A: No. The antifreeze solution used in loops that operate at low temperatures will keep it from freezing down to about 15F (-9C) fluid temperate. In the US and Canada, three types of antifreeze solution are acceptable; propylene glycol, methyl alcohol, and ethyl alcohol. Some states/provinces may require one type over another.
Q: Can I install an earth loop myself?
A: It's not recommended. In addition to thermal fusion of the pipe, good pipe-to-soil contact is very important for successful loop operation. Nonprofessional installations may result in less than optimum heat pump performance.
Q: I have a pond near my home. Can I put a loop in it?
A: Yes, if its deep enough and large enough. A minimum of 8-10 feet in depth at its lowest level during the year is needed for a pond to be considered. Generally, a minimum of 1/2 acre pond is required to provide adequate surface area for heat transfer.
Q: What is an open-loop system?
A: The term "open-loop" is commonly used to describe a geothermal heat pump system that uses groundwater from a coventional well as a heat source in winter and a heat sink in summer. The groundwater is pumped through the heat pump where heat is extracted (in winter) or rejected (in summer), then the water is disposed of in an appropriate manner. Since groundwater is a relatively costant temperature year-round, it is an excellent heat source/heat sink.
Q: What do I do with the discharge water?
A: There are a number of ways to dispose of water after it has passed through the heat pump. The open discharge method is the easiest and least expensive. Open discharge simply involves releasing the water into a stream, river, lake, pond, ditch or drainage tile. Obviously, one of these alternatives must be readily available and must prossess the capacity to accept the amount of water used by the heat pump before open discharge is feasible.
The second means of discharge is the return well. A return well is a second well bore that returns the water to the ground aquifer. A return well must have enough capacity to dispose of the water passed through the heat pump. A new return well should be intalled by a qualified well driller. Likewise, a professional should test the capacity of an existing well before it is used as a return.
Q: How much groundwater does an open-loop system need?
A: Geothermal heat pumps used in open-loops systems need differing amounts of water depending on the size of the unit. The water requirement of a specific model is usually expressed in gallons per minute and is listed in the specifications for that unit. Your heating and cooling contractor should be able to provide this information. Generally, the average system will use 6-10 gpm while operating. An extremely cold day might result in a usage of 6,000-10,000 gallons of water.
Your well and pump combination should be large enough to supply the water needed by the heat pump in addition to your domestic water requirements. You will problably need to enlarge your pressure tank or modify your plumbing to supply adequate water to the heat pump.

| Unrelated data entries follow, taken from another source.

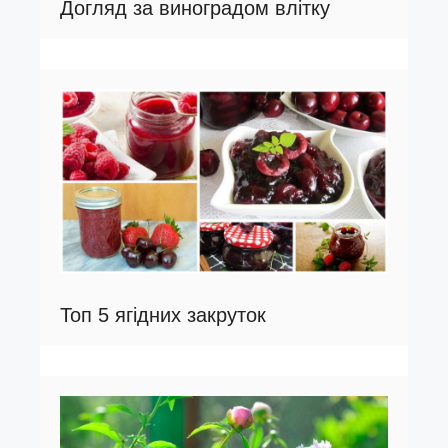
Догляд за виноградом влітку
Топ 5 ягідних закруток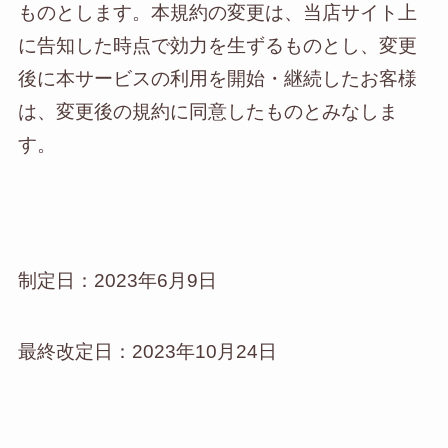
ものとします。本規約の変更は、当店サイト上
に告知した時点で効力を生ずるものとし、変更
後に本サービスの利用を開始・継続したお客様
は、変更後の規約に同意したものとみなしま
す。
制定日：2023年6月9日
最終改定日：2023年10月24日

Q: What problems can be caused by poor water quality?
A: Poor water quality can cause serious problems in open-loop systems. Your water should be tested for hardness, acidity, and iron content before a heat pump is installed. Your contractor can tell you what level of water quality is acceptable.
Mineral deposits can bulid up inside the heat pump's heat exchanger. Sometimes a periodic cleaning with a mild acid solution is all that's needed to remove the build-up.
Impurities, particularly iron, can eventually clog a return well. If your water has a high iron content you should be sure that the discharge water is not aerated before it's injected into a return well.